(DATA):

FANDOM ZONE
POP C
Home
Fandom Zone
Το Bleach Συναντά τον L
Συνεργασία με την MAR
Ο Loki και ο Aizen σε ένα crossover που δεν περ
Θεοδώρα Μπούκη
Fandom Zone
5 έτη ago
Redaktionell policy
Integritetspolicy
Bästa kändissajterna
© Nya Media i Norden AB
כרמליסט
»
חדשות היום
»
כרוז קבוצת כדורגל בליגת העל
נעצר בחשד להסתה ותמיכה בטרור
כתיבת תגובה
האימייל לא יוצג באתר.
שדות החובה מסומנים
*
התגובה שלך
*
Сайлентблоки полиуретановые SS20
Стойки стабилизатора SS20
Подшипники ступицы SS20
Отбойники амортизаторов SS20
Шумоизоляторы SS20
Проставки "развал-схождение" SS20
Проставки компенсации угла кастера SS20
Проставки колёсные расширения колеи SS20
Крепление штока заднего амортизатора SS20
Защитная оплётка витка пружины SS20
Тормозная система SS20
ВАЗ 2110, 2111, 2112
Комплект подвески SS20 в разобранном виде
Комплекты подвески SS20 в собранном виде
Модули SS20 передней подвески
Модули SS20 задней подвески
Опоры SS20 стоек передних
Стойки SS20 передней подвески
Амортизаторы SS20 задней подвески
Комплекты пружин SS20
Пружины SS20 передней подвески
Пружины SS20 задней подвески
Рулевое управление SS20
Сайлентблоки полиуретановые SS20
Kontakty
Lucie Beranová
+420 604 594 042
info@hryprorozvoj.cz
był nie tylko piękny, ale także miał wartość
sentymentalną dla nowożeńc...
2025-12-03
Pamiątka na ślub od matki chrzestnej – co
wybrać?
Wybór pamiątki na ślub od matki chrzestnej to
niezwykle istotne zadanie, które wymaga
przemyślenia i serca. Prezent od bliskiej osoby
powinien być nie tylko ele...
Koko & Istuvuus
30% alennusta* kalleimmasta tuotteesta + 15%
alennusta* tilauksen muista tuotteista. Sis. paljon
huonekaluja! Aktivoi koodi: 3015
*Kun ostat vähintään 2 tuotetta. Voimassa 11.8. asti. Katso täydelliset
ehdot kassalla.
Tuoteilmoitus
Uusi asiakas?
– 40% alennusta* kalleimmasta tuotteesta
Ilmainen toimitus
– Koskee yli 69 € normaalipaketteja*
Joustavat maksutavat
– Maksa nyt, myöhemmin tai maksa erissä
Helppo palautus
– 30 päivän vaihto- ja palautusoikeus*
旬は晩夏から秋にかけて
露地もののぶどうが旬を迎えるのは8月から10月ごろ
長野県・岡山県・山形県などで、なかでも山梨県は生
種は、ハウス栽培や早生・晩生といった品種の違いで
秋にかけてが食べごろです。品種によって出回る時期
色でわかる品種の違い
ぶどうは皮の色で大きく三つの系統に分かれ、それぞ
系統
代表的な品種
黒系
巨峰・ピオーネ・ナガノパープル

--

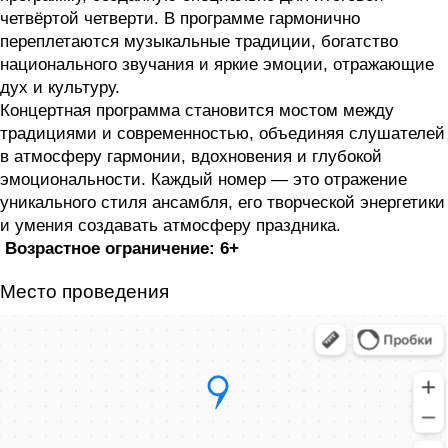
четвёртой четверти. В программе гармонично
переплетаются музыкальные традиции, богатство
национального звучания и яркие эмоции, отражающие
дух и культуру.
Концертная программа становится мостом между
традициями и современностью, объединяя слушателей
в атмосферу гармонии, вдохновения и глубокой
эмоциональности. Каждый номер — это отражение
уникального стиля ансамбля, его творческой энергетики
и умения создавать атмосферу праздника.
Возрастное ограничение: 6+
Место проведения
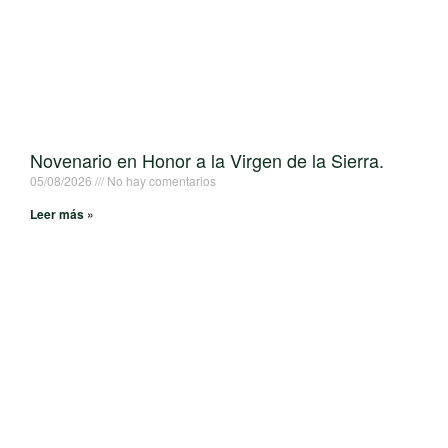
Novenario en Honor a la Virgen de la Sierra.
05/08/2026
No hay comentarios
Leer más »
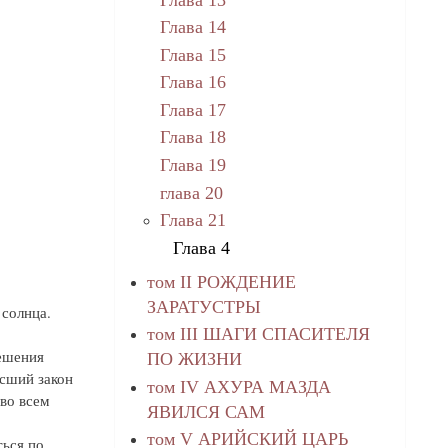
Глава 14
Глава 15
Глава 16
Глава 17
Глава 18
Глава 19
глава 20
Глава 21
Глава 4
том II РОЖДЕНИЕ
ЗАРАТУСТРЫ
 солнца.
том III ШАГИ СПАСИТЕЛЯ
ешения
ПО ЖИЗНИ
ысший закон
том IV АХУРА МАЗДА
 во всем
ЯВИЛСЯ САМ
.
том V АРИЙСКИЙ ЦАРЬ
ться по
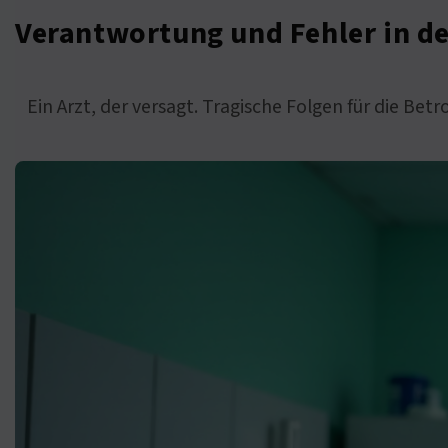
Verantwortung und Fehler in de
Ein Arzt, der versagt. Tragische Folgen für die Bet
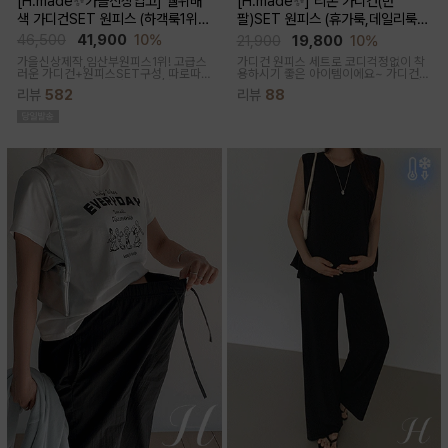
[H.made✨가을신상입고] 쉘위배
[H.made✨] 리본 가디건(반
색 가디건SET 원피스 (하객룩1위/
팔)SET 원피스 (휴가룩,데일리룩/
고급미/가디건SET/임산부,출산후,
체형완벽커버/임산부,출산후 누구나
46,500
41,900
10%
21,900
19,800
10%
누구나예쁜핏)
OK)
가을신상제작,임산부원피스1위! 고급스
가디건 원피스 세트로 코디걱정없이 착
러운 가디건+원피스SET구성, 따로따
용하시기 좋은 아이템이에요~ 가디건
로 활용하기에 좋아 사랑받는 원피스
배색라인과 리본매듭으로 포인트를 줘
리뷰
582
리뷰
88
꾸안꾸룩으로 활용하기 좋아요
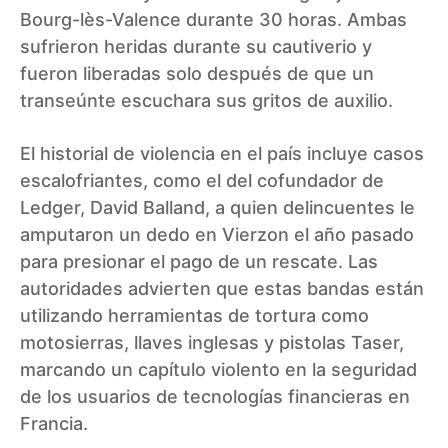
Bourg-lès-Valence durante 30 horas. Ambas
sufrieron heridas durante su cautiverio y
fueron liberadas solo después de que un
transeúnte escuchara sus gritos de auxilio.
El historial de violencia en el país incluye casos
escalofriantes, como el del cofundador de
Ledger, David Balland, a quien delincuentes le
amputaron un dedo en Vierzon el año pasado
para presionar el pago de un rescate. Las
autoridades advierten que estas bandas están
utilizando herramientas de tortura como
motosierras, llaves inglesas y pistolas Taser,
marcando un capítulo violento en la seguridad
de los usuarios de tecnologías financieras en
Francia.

(TASK BRIEF): Search the entries for the word "kalleimmasta" and pick out every line that holds it.

(RESPONSE FOR THIS EXERCISE):
30% alennusta* kalleimmasta tuotteesta + 15%
– 40% alennusta* kalleimmasta tuotteesta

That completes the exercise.